The Department of Transportation and Public Facilities is seeking community input on how to reduce the number of crashes at the Egan/Yandukin intersection, or the Fred Meyer intersection.
“We understand how critical that infrastructure is,” said Christopher Goins, design group chief for DOT’s southcoast region. “This is the key link between the Mendenhall Valley, Lemon Creek and downtown. We are all impacted.”
While there haven’t been any fatal accidents at that intersection, DOT said there have been six major injury crashes there in the past 13 years. Major injury crashes require someone to be transported to the hospital afterward.

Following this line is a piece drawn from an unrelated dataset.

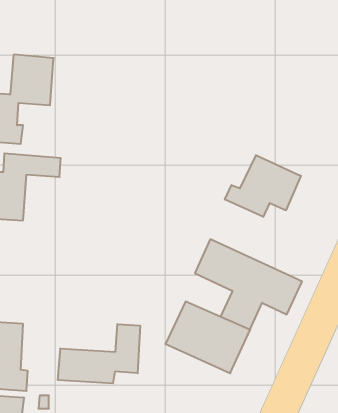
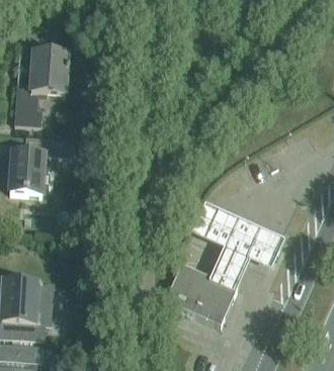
building: [225,155,301,217] -> none
building: [58,324,140,383] -> none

More than half of those crashes happen between November and January, and DOT officials believe that has to do with less daylight and harsher weather. Forty-six percent of crashes there involve vehicles making left turns across Egan Drive.
“This time of year it’s a lot darker and environmental conditions change,” James Brown, engineering manager at DOT’s southcoast region, said.

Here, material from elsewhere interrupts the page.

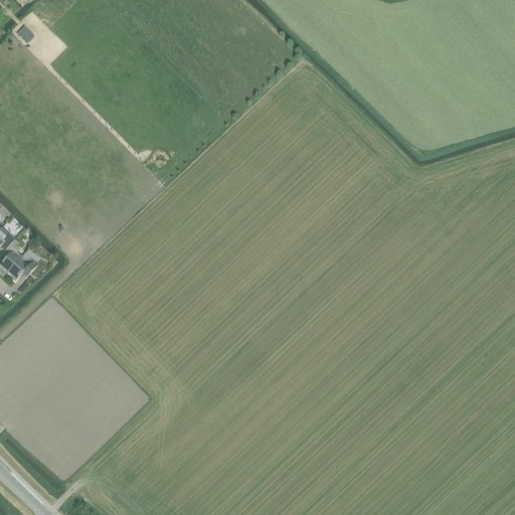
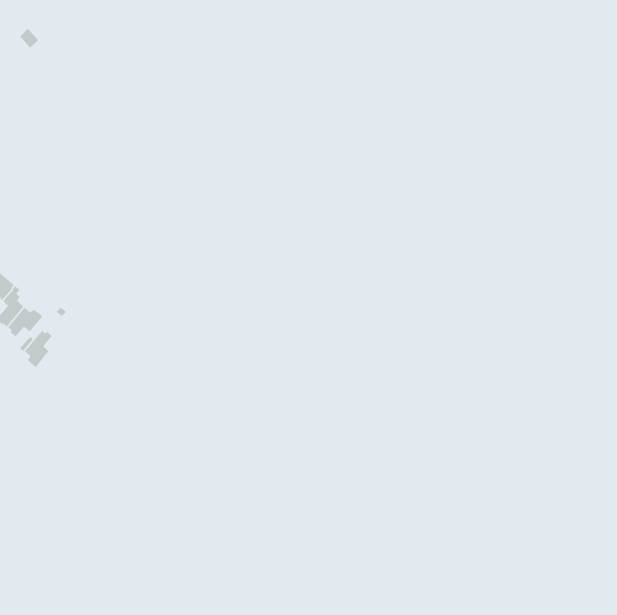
building: none -> [24,330,53,368]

The staff at DOT agree that something needs to be done. The problem is what, and how are they going to pay for it. Previous projects on Egan Drive have been funded by the Highway Safety Improvement Program, according to David Epstein, regional traffic and safety engineer. HSIP is a speacial pot of money, Epstein said, meant to fund projects that save lives and eliminate the cause of serious injury crashes.
Across the state, there’s roughly $67.2 million in the HSIP fund, Epstein said. The issue is that the various regions in the state are in competition with one another. Because other regions have much larger populations than the southcoast region, they tend to use up a large amount of that fund.
Another issue for DOT is that on paper, the Egan/Yandukin intersection appears to be an average intersection.
“The data is telling us the incidents and severity is average,” Brown said. “It’s very visible when people go through, and because of the way the corridor is set up, there’s a chance you could be sitting there for a while.”
So while the intersection may appear to be average just by the numbers, its impact on the community is significant. That’s why DOT officials said they want community input on possible solutions.
“DOT cannot make the decision for the community,” Goins said. “You don’t have to go too far to find out there’s a lot interesting ideas.”
DOT is hoping that by coming up with an alternative with strong community backing, they can make a strong case to secure the necessary funding.
DOT will be holding a public open house on Tuesday, Nov. 19 at the Nugget Mall Community Room from 4-7 p.m.
DOT has also set up a website for the project.
In the meantime, DOT officials encourage the public to be extra vigilant while traveling, and to take care when making left turns across Egan Drive.